--- START ---

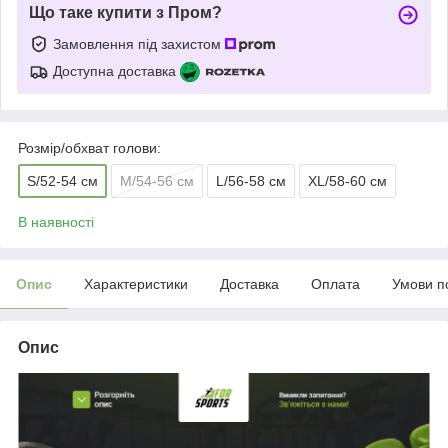
Що таке купити з Пром?
Замовлення під захистом
Доступна доставка
Розмір/обхват голови:
S/52-54 см
M/54-56 см
L/56-58 см
XL/58-60 см
В наявності
Опис
Характеристики
Доставка
Оплата
Умови п
Опис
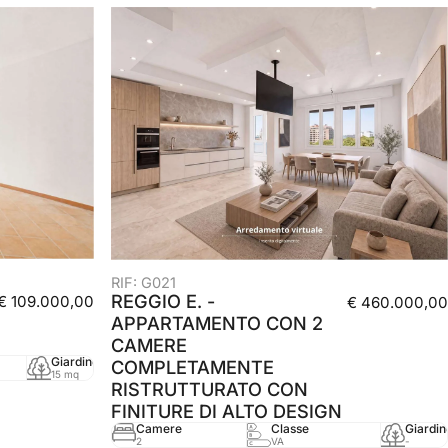
RIF: G021
REGGIO E. -
€ 109.000,00
€ 460.000,00
APPARTAMENTO CON 2
CAMERE
Giardino
mq
Anno
COMPLETAMENTE
15 mq
46 mq
2000
RISTRUTTURATO CON
FINITURE DI ALTO DESIGN
Camere
Classe
Giardin
2
VA
-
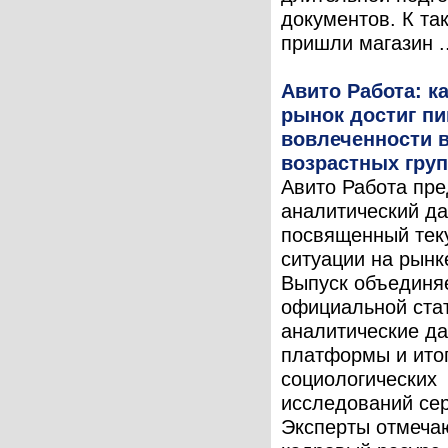
документов. К та
пришли магазин ..
Авито Работа: 
рынок достиг пи
вовлеченности в
возрастных гру
Авито Работа пре
аналитический да
посвященный тек
ситуации на рынк
Выпуск объединя
официальной стат
аналитические д
платформы и ито
социологических
исследований сер
Эксперты отмечаю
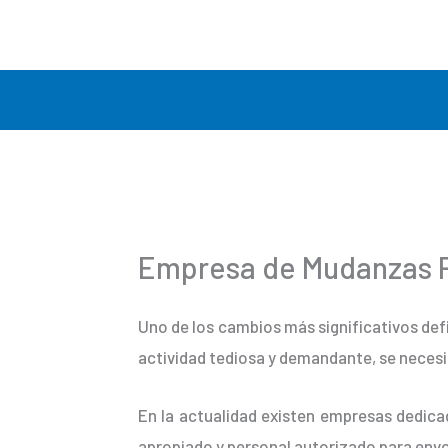
Ir
al
contenido
Empresa de Mudanzas P
Uno de los cambios más significativos def
actividad tediosa y demandante, se necesi
En la actualidad existen empresas dedica
apropiado y personal autorizado para envo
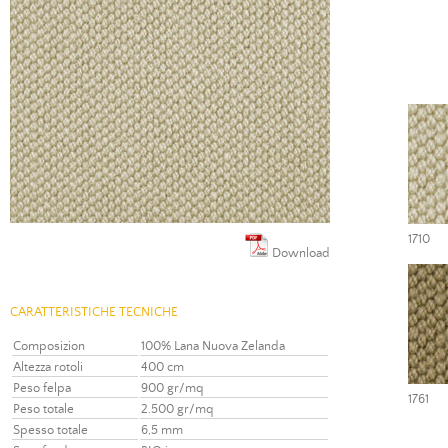
1710
Download
CARATTERISTICHE TECNICHE
Composizion
100% Lana Nuova Zelanda
Altezza rotoli
400 cm
Peso felpa
900 gr/mq
1761
Peso totale
2.500 gr/mq
Spesso totale
6,5 mm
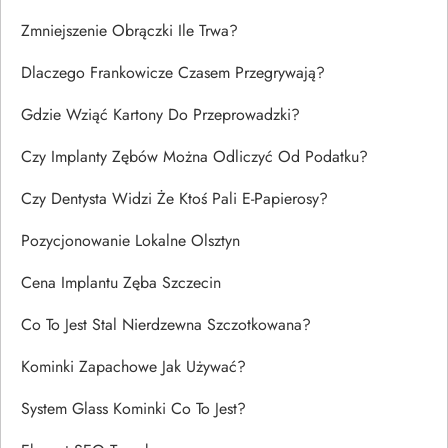
Zmniejszenie Obrączki Ile Trwa?
Dlaczego Frankowicze Czasem Przegrywają?
Gdzie Wziąć Kartony Do Przeprowadzki?
Czy Implanty Zębów Można Odliczyć Od Podatku?
Czy Dentysta Widzi Że Ktoś Pali E-Papierosy?
Pozycjonowanie Lokalne Olsztyn
Cena Implantu Zęba Szczecin
Co To Jest Stal Nierdzewna Szczotkowana?
Kominki Zapachowe Jak Używać?
System Glass Kominki Co To Jest?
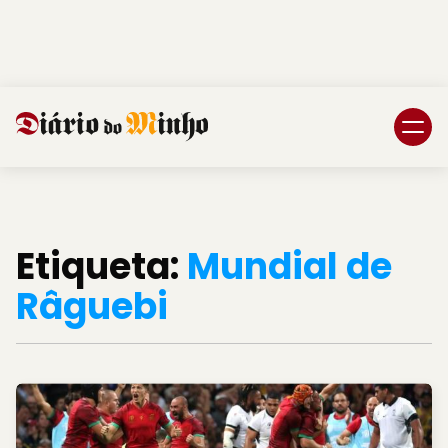
Login
Subscreva DM
Etiqueta:
Mundial de
Râguebi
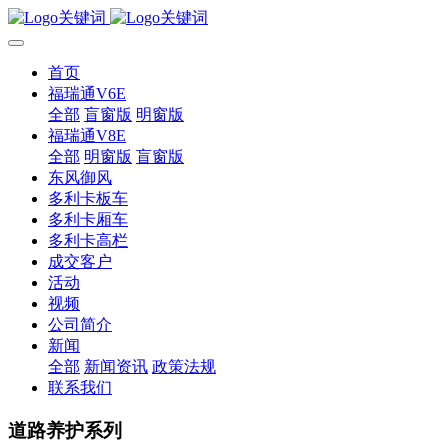
首页
福瑞通V6E
全部
盲窗版
明窗版
福瑞通V8E
全部
明窗版
盲窗版
东风御风
多利卡板车
多利卡厢车
多利卡高栏
成交客户
活动
视频
公司简介
新闻
全部
新闻资讯
政策法规
联系我们
道路养护系列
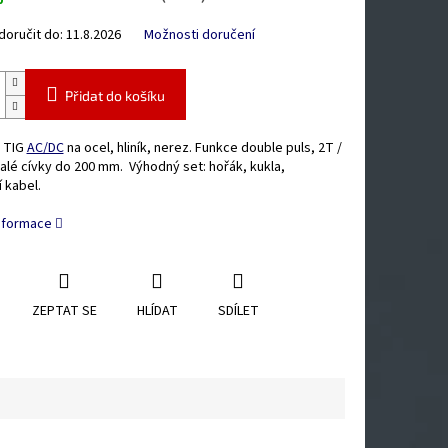
oručit do:
11.8.2026
Možnosti doručení
Přidat do košíku
 TIG
AC/DC
na ocel, hliník, nerez. Funkce double puls, 2T /
alé cívky do 200 mm. Výhodný set: hořák, kukla,
 kabel.
informace
ZEPTAT SE
HLÍDAT
SDÍLET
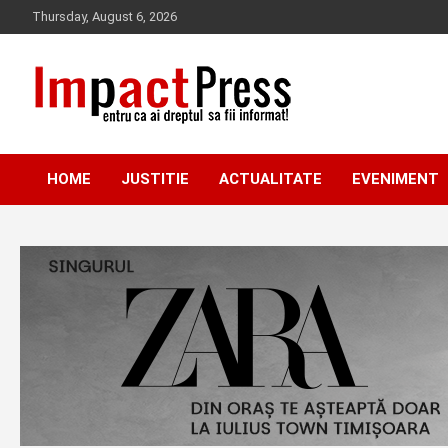
Skip
Thursday, August 6, 2026
to
content
Pentru ca ai dreptul sa fii informat!
IMPACTPRESS
HOME
JUSTITIE
ACTUALITATE
EVENIMENT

--- END ---

» **WHAT TO DO**
Everything from the line containing "Gdzie Wziąć Kartony Do Przeprowadzki?" through the last line of the records above is to be reproduced exactly, except the pictures.

» **EXPECTED ANSWER**
Gdzie Wziąć Kartony Do Przeprowadzki?
Czy Implanty Zębów Można Odliczyć Od Podatku?
Czy Dentysta Widzi Że Ktoś Pali E-Papierosy?
Pozycjonowanie Lokalne Olsztyn
Cena Implantu Zęba Szczecin
Co To Jest Stal Nierdzewna Szczotkowana?
Kominki Zapachowe Jak Używać?
System Glass Kominki Co To Jest?
Login
Subscreva DM
Etiqueta:
Mundial de
Râguebi
首页
福瑞通V6E
全部
盲窗版
明窗版
福瑞通V8E
全部
明窗版
盲窗版
东风御风
多利卡板车
多利卡厢车
多利卡高栏
成交客户
活动
视频
公司简介
新闻
全部
新闻资讯
政策法规
联系我们
道路养护系列
oručit do:
11.8.2026
Možnosti doručení
Přidat do košíku
 TIG
AC/DC
na ocel, hliník, nerez. Funkce double puls, 2T /
alé cívky do 200 mm. Výhodný set: hořák, kukla,
 kabel.
informace
ZEPTAT SE
HLÍDAT
SDÍLET
Skip
Thursday, August 6, 2026
to
content
Pentru ca ai dreptul sa fii informat!
IMPACTPRESS
HOME
JUSTITIE
ACTUALITATE
EVENIMENT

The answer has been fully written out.